Transcribed page contents
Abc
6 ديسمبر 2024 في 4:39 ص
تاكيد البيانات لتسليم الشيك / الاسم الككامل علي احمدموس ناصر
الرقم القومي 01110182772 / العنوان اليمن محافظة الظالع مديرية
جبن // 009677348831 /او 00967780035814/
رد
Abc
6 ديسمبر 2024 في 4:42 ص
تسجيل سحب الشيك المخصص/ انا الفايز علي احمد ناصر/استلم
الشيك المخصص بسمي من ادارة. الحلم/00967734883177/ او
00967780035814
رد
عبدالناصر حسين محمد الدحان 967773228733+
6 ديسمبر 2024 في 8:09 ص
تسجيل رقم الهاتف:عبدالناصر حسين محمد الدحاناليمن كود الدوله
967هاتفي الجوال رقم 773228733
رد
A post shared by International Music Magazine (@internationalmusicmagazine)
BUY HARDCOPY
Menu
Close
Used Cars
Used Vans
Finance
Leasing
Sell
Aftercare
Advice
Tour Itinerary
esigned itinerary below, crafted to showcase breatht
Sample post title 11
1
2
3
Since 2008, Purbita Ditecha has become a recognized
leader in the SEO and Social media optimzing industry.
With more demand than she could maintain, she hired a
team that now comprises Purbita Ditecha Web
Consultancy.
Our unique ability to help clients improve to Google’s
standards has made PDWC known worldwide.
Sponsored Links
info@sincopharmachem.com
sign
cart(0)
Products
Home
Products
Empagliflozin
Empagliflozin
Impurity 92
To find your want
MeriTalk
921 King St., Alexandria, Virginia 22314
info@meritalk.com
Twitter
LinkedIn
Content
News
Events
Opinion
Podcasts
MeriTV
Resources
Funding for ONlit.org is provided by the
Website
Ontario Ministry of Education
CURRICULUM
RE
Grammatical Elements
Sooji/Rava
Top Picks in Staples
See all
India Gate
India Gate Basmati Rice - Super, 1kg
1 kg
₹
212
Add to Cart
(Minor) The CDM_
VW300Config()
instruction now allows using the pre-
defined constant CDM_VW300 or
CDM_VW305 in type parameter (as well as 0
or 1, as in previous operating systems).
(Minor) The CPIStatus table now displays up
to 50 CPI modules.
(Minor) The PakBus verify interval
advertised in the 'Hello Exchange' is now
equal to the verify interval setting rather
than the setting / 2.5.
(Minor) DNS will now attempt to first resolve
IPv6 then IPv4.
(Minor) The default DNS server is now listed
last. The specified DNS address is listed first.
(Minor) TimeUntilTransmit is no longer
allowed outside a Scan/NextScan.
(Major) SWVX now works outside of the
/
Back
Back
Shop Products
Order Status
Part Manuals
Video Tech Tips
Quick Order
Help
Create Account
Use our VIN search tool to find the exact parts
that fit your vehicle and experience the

■ Exercise prompt:
For the word "first", go through the records and show each line that carries it.

■ Solution to the problem:
(Minor) DNS will now attempt to first resolve
last. The specified DNS address is listed first.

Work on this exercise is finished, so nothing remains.